Selected excerpt:
I suppose it was inevitable. The time of arrival – when I would no longer have a mutually exclusive relationship with my own works. While I enjoy the kindness and support of my web base, hand rendered art really needs to be exposed to natural light. All of this to say, my own is now up at the Green Marble Coffee House for the entire month. And I would love for you to have a look!
In this aerialist depiction, the question of “More? Or, less?” made me buggers. This piece, measuring 8.5″ x 9.5″, was painted with watered Gelatos – on some pretty pricey paper. While rather happy with it, my greater penchant to move on to “the next” ultimately won.
It was last summer when I became acquainted with the women behind Om-FlyCircus. They are a remarkable group – watching them at work on a swing or with silks has been such a revelation for me. Not to mention inspiring…
“Om Aerialists” measures 8″ x 10″ and was painted with a Gelatos and water mix.
It was in February 2016 when I first announced – online, here – that I was devoting myself to the traditional mediums with my art. Although, originally the idea had been to pursue combining paintings with digital imagery. [See: Brushwork] Which didn’t actually pan out, exactly.
Anyway, rather than include this piece in the Diaphanous collection, I feel it speaks more of the Arch series due to the mirroring, et al. Painted with watered Gelatos, it measures 9 ¾” x 6”. Is this dawn and dusk at an intersection?
In this painting, I have photographer Jorge Badura to thank. Harper’s Bazaar, in their November 2016 issue, called in Badura to photograph an editorial that had featured a group of fantastic, skyscraper scaling, aerialists who took to the skies while dressed in hautcoutures.

Recorded information:

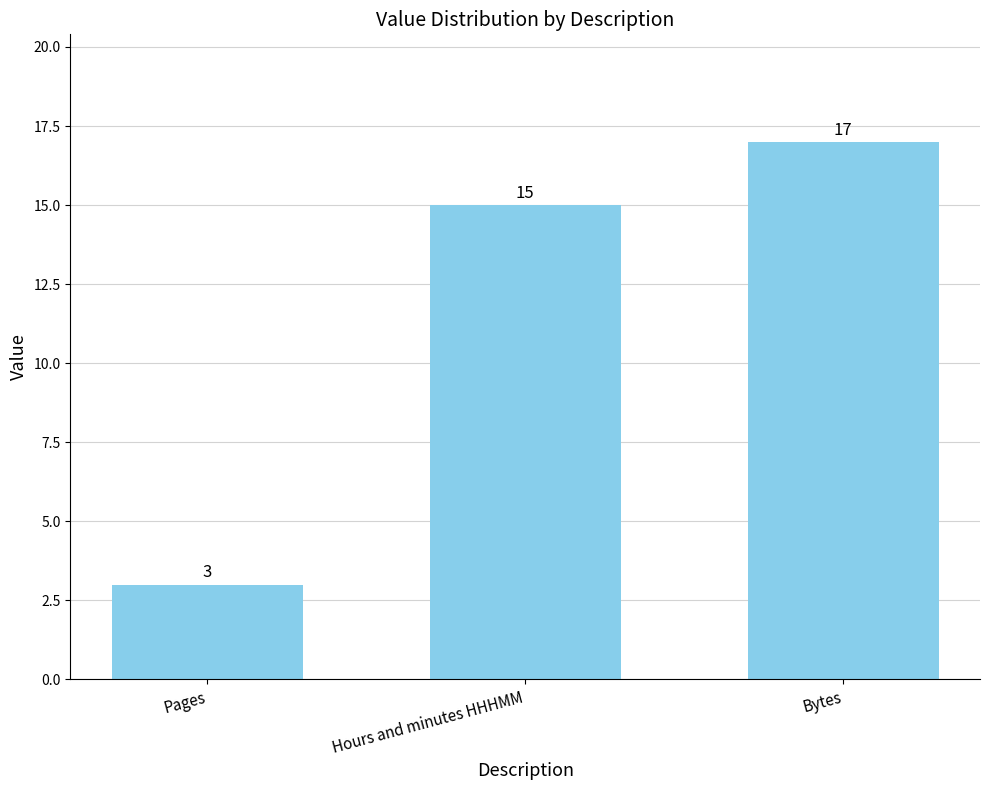

What is the difference between the values at Bytes and Pages?

14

Work instruction 1:
Using the post on aerialist paintings above the listing, answer each question briefly.
(a) Where is the artist's work up for the entire month?
(b) What are the measurements of "Om Aerialists"?
(c) Which magazine, and which issue, called in Jorge Badura to photograph the aerialist editorial?
Work instruction 2: From the post on aerialist paintings, extract the passage from "It was in February" to "at an intersection?", copied word for word.

Solution 1:
(a) At the Green Marble Coffee House.
(b) 8″ x 10″.
(c) Harper's Bazaar, in its November 2016 issue.

Solution 2:
It was in February 2016 when I first announced – online, here – that I was devoting myself to the traditional mediums with my art. Although, originally the idea had been to pursue combining paintings with digital imagery. [See: Brushwork] Which didn’t actually pan out, exactly.
Anyway, rather than include this piece in the Diaphanous collection, I feel it speaks more of the Arch series due to the mirroring, et al. Painted with watered Gelatos, it measures 9 ¾” x 6”. Is this dawn and dusk at an intersection?